L'œil du vieillard se voila, il semblait perdu dans sa mémoire.

  • Qui ça ?

Sa voix chevrotante était à fendre l'âme.

  • Le garçon tatoué.
  • Nonamé… Oui, il était ici. Ils sont dans la clairière d’Azilis maintenant.
  • Où puis-je la trouver ?
  • Au creux du bois… au bout du passage…

La paupière se referma. Dans les bras de l’hermine, le corps du Comte se détendit complètement. Il dormait d’un sommeil profond. Il le reposa délicatement sur les sacs de grains et repartit par où il était venu.

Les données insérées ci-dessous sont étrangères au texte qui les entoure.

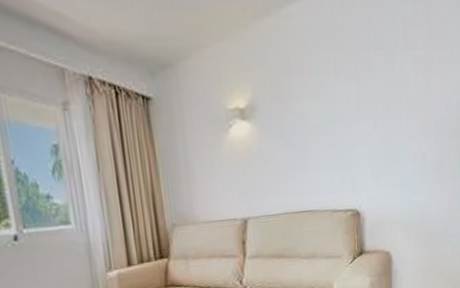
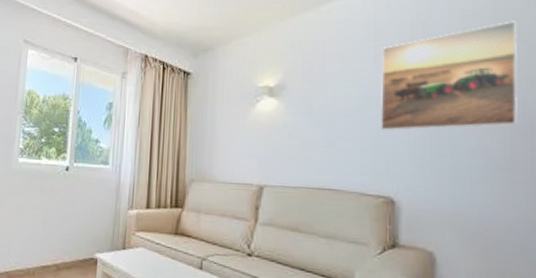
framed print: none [341,26,445,145] -> present [379,21,518,131]

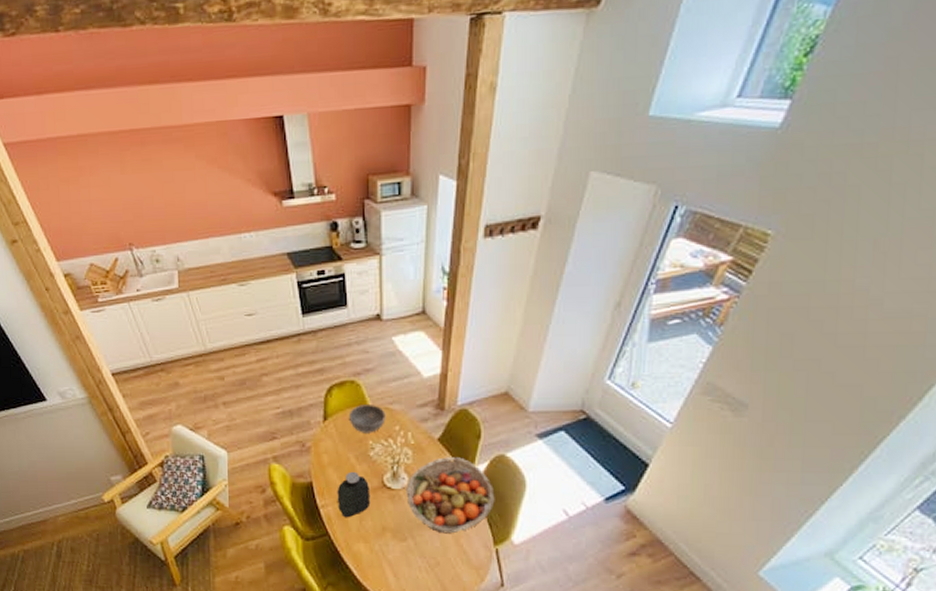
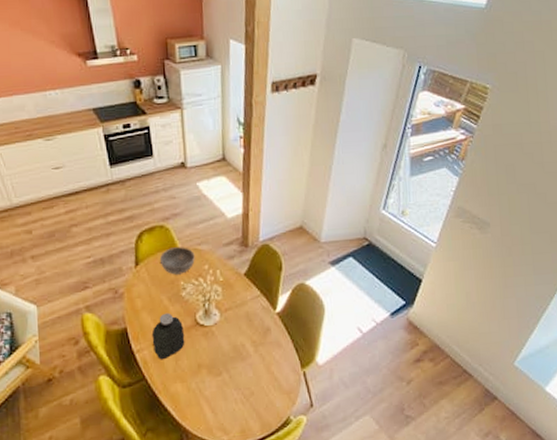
fruit basket: present [406,457,495,534] -> none [218,289,299,364]

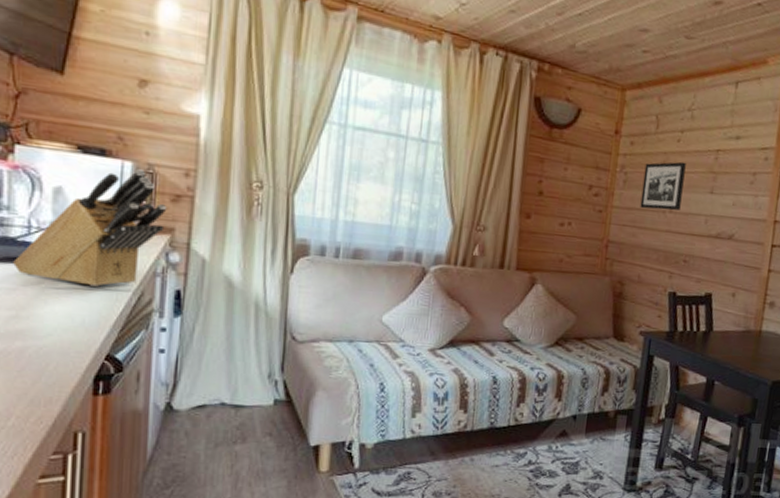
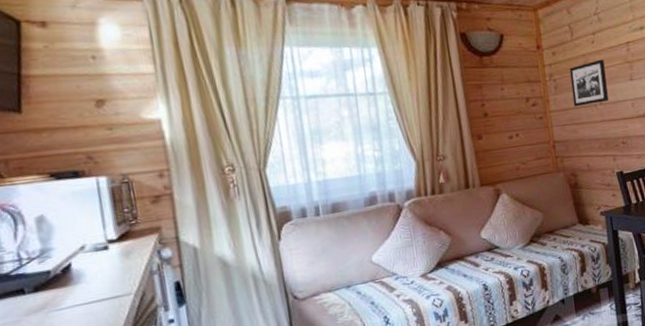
knife block: present [13,169,167,287] -> none [11,181,151,305]

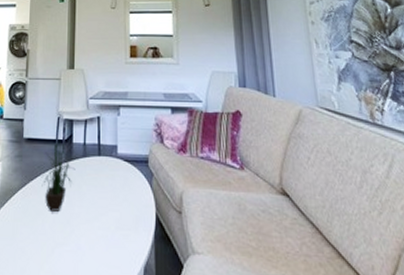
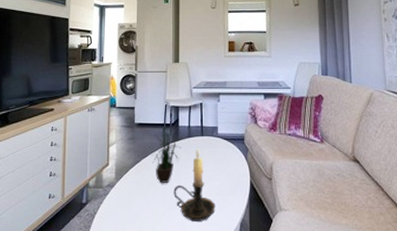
candle holder: none [65,169,114,262] -> present [174,147,215,221]

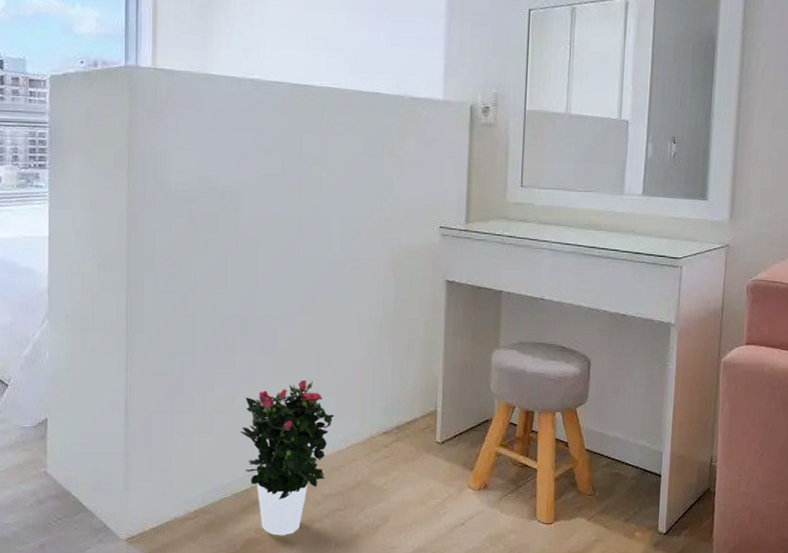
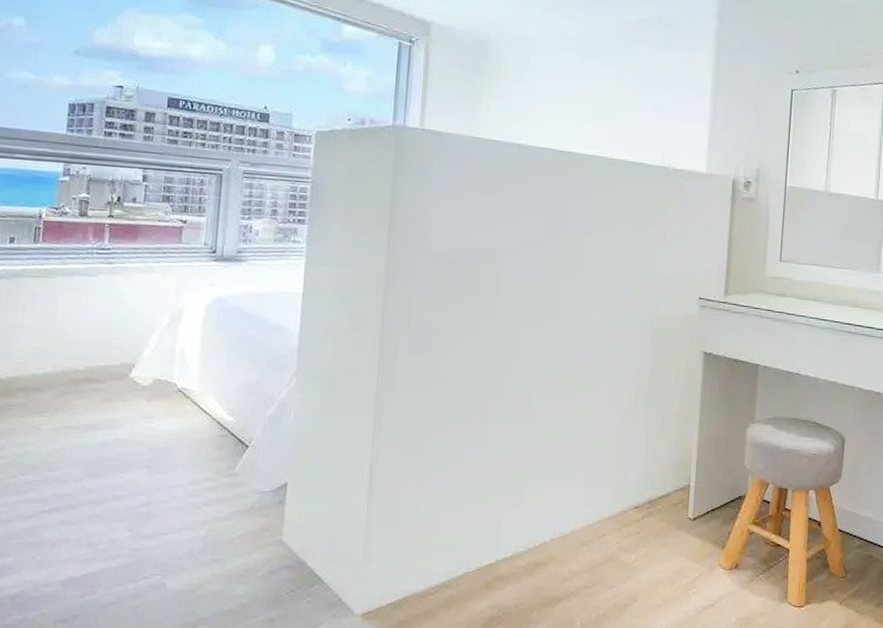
potted flower: present [241,379,334,536] -> none [488,449,585,614]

C’était de bien maigres indices qu’il avait obtenu, mais il devrait bien s’en satisfaire. Quand il quitta l’enceinte du château, l’aube froide éclairait la campagne.

Il retrouva son cheval qui paissait paisiblement au bord d’un étang. Il monta en selle puis le fit gravir une colline d’où il avait une vue sur la campagne. A quelques kilomètres au nord-est du château, il aperçut un bois touffu, bordant un cours d'eau.

Azilis signifiait eau vive dans la langue des Ancêtres.